### Aim of the exercise
Would you transcribe word for word every line from the one containing "is raised \newline" to the end of the data, both ends included, and leave out the rest?

### Exercise material
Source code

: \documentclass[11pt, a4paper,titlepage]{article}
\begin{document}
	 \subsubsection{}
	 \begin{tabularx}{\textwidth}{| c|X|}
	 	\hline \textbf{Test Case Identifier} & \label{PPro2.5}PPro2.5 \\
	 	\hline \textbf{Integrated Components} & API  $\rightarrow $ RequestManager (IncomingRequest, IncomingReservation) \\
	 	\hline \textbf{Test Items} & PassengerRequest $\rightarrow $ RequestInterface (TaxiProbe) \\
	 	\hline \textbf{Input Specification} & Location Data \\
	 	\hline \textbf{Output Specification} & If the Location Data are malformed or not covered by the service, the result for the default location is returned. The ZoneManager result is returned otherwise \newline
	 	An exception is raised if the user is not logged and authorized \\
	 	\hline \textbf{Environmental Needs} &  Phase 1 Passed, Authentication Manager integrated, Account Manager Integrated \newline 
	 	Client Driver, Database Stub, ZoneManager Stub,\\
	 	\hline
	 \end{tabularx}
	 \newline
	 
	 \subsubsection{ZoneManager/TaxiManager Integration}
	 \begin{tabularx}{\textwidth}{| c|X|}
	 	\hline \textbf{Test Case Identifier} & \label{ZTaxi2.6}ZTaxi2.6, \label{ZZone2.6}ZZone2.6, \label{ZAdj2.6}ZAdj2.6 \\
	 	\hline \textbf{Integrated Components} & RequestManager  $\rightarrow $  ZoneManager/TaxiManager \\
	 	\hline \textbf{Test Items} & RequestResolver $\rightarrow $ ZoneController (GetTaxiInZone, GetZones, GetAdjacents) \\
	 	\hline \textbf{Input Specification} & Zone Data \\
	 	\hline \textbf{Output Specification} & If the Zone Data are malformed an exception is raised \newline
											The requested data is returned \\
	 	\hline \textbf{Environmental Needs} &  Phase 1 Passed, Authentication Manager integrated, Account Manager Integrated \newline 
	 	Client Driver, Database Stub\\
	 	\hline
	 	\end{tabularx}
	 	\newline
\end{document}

### Solution to the problem
	 	\hline \textbf{Output Specification} & If the Zone Data are malformed an exception is raised \newline
											The requested data is returned \\
	 	\hline \textbf{Environmental Needs} &  Phase 1 Passed, Authentication Manager integrated, Account Manager Integrated \newline 
	 	Client Driver, Database Stub\\
	 	\hline
	 	\end{tabularx}
	 	\newline
\end{document}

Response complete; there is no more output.